Он произнёс это так просто, так дружественно, что настал черёд Лермонтова смешаться.
— Ну, так тому и быть! — воскликнул с напускным оживлением. — Будем читать по очереди. Чур, ты первым.
Одоевский, повеселев, оборотился к нему лицом:
— Так слушай и будь снисходителен!
Куда несётесь вы, крылатые станицы? В страну ль, где на горах шумит лавровый лес. Где реют радостно могучие орлицы И тонут в синеве пылающих небес? И мы — на юг! Туда, где яхонт рдеет, И где гнездо из роз себе природа вьёт, И нас, и нас далёкий путь влечёт... Но солнце там души не отогреет, И свежий мирт чела не обовьёт. Пора отдать себя и смерти и забвенью. Не тем ли после бурь нам будет смерть красна. Что нас не севера угрюмая сосна, А южный кипарис своей покроет тенью?..— Было ещё что-то, да позабыл, — добавил он после молчания.
— Ты сам себе злодей, Саша! С таким небреженьем относишься к музе. Ничего не записываешь.
— Да Бог со мною, не кори меня много.

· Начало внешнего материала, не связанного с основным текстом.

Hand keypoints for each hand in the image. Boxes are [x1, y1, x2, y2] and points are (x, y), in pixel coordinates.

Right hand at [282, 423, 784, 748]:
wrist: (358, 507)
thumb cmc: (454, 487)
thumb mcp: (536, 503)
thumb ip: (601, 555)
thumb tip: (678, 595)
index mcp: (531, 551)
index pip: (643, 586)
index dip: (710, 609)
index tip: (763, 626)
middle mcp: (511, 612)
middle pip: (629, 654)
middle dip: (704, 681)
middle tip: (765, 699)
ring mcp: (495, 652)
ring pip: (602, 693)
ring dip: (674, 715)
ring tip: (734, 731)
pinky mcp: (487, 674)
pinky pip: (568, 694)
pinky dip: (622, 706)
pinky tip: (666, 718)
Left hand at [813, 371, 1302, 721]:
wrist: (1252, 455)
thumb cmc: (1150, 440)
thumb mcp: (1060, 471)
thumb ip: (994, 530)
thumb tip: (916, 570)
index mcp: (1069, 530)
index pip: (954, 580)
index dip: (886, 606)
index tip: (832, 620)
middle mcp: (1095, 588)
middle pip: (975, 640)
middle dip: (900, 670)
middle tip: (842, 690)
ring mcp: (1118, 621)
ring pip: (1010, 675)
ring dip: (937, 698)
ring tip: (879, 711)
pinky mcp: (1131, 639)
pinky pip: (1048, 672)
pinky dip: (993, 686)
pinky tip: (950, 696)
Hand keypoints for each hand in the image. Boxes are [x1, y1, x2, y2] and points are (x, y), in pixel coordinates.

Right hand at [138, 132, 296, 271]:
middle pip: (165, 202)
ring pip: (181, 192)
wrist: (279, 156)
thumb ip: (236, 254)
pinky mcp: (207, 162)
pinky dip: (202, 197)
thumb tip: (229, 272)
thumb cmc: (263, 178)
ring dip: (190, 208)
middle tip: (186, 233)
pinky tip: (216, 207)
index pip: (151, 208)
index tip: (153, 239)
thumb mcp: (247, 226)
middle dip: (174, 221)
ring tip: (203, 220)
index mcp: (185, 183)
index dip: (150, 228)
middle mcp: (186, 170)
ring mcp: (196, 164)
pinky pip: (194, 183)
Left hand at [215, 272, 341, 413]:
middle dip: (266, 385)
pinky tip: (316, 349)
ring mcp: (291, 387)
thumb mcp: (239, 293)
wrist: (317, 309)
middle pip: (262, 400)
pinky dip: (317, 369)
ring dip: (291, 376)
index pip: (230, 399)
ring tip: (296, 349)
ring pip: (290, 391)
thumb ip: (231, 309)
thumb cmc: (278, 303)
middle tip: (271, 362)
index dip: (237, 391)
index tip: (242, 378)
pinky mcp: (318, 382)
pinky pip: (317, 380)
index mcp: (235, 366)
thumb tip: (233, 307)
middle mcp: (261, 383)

Лучше сам прочитай.
Лермонтов на секунду задумался.
— У меня есть в том же роде.
Скажи мне, ветка Палестины, Где ты росла, где ты цвела? Каких холмов, какой долины Ты украшением была?.....Так они странствовали, то пускаясь вдогонку попутному транспорту, то с беспечностью отставая от него.
Если бы не закладывало уши, можно подумать, что они всё ещё в степи: предгорья остались внизу, а вершины по-прежнему далеки и туманны. Кругом леса, мелкий кустарник, почва в плоских сахарно-белых мергелях: трава пополам с камнем. Сильный прохладный ветер гудит в ушах. Сутулая фигура Одоевского ныряет между травами и кустами. А в двадцати шагах от него взмывает сокол.